(What you need to do):
Could you write out each of the records below word for word, leaving out the pictures?
──────────
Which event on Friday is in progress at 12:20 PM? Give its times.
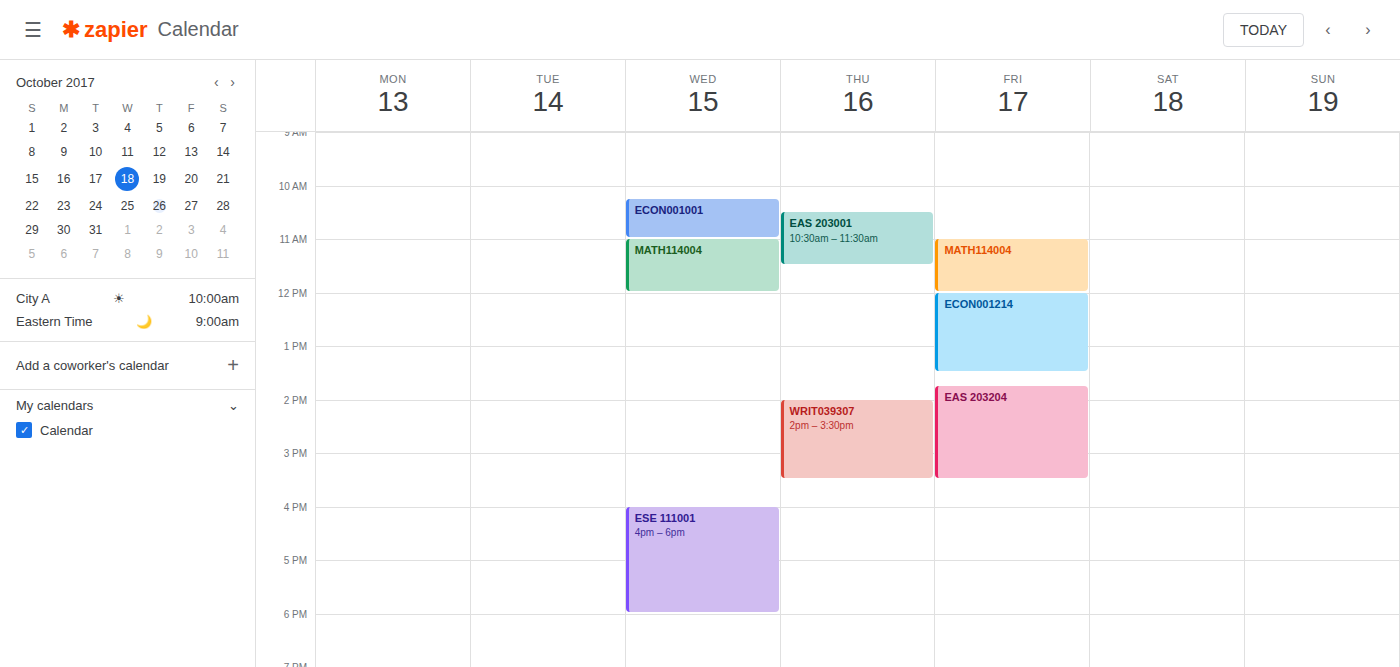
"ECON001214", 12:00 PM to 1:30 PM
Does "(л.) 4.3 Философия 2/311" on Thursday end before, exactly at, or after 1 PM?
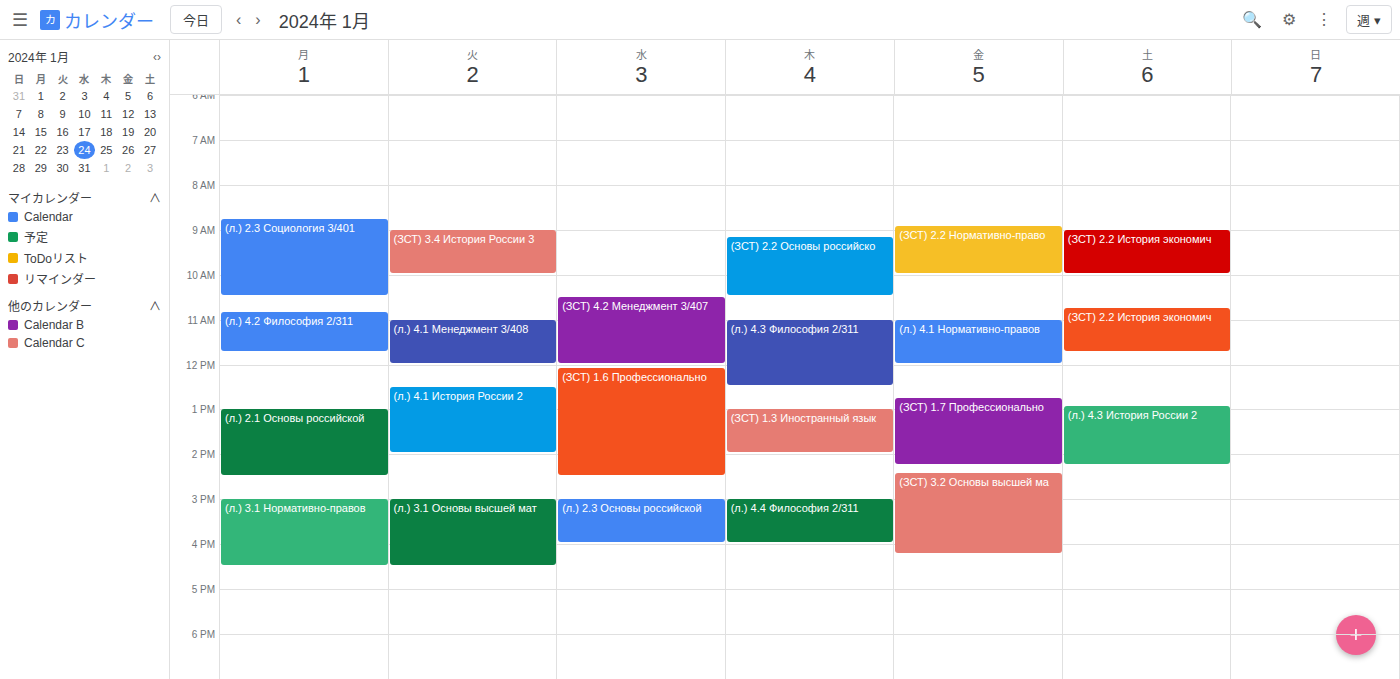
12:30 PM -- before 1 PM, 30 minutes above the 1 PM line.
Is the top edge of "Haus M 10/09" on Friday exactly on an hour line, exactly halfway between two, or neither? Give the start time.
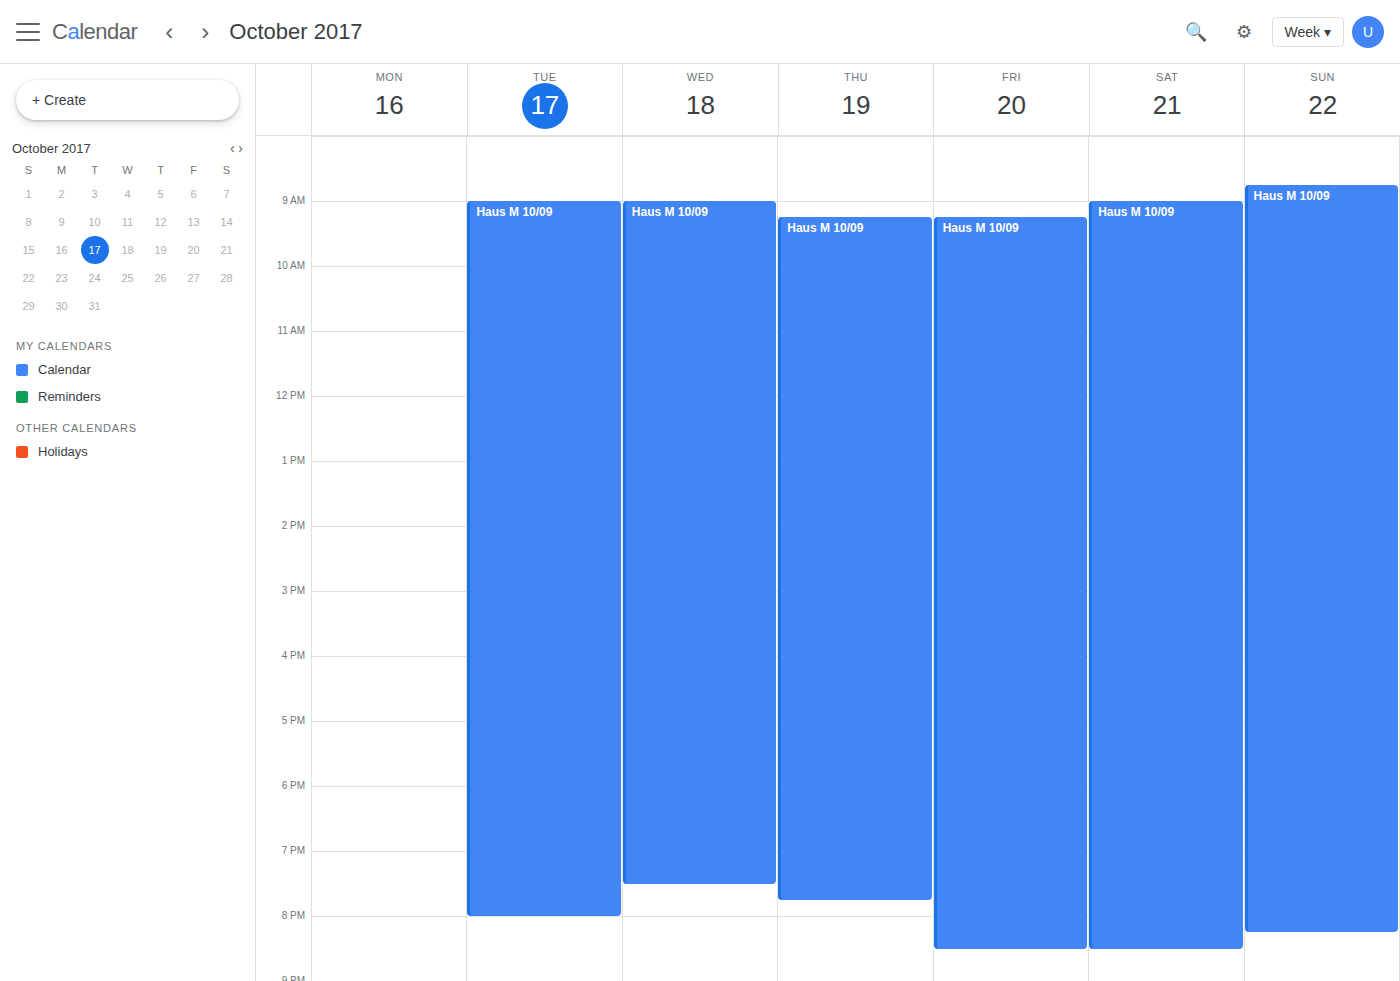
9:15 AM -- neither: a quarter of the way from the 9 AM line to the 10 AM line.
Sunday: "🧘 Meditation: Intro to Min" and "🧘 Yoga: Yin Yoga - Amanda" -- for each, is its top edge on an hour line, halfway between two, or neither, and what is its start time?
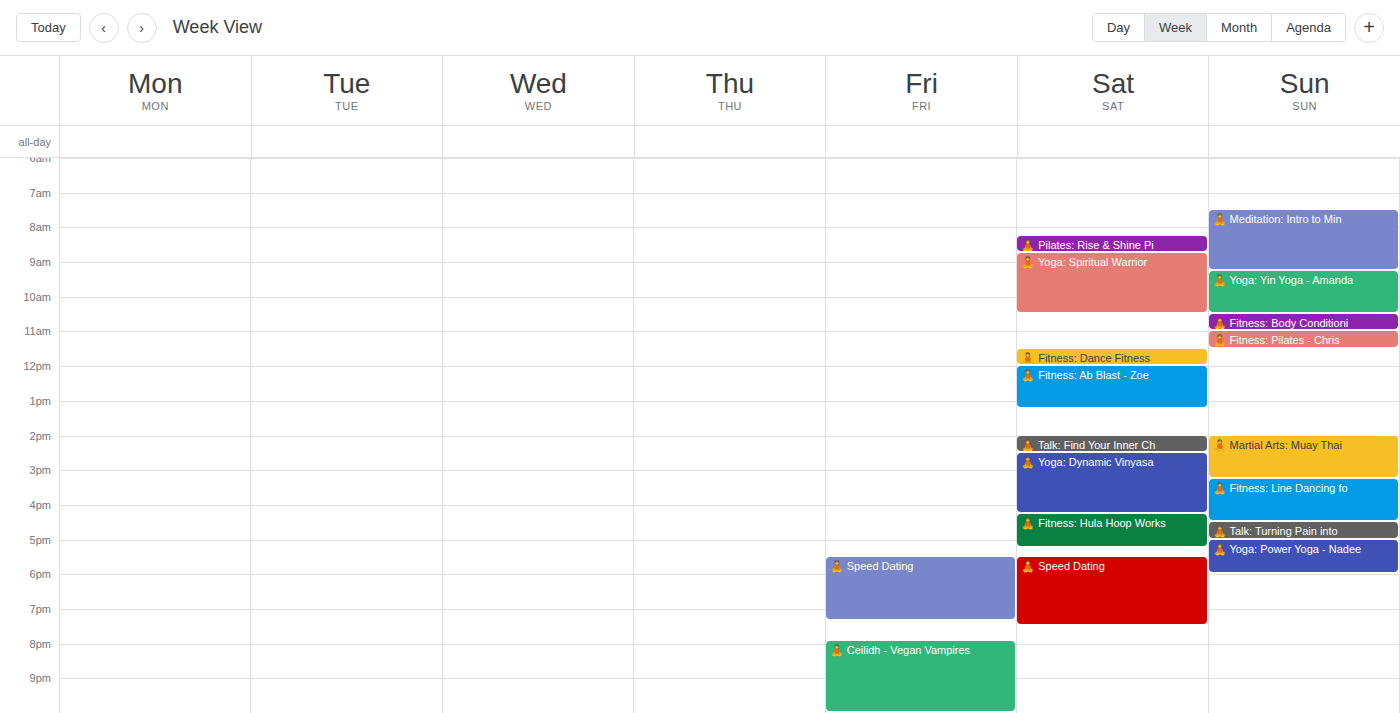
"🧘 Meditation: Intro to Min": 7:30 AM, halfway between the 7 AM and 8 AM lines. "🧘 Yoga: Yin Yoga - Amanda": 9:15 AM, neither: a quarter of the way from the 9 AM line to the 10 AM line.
──────────
(Correct result):
Which event on Friday is in progress at 12:20 PM? Give its times.
"ECON001214", 12:00 PM to 1:30 PM
Does "(л.) 4.3 Философия 2/311" on Thursday end before, exactly at, or after 1 PM?
12:30 PM -- before 1 PM, 30 minutes above the 1 PM line.
Is the top edge of "Haus M 10/09" on Friday exactly on an hour line, exactly halfway between two, or neither? Give the start time.
9:15 AM -- neither: a quarter of the way from the 9 AM line to the 10 AM line.
Sunday: "🧘 Meditation: Intro to Min" and "🧘 Yoga: Yin Yoga - Amanda" -- for each, is its top edge on an hour line, halfway between two, or neither, and what is its start time?
"🧘 Meditation: Intro to Min": 7:30 AM, halfway between the 7 AM and 8 AM lines. "🧘 Yoga: Yin Yoga - Amanda": 9:15 AM, neither: a quarter of the way from the 9 AM line to the 10 AM line.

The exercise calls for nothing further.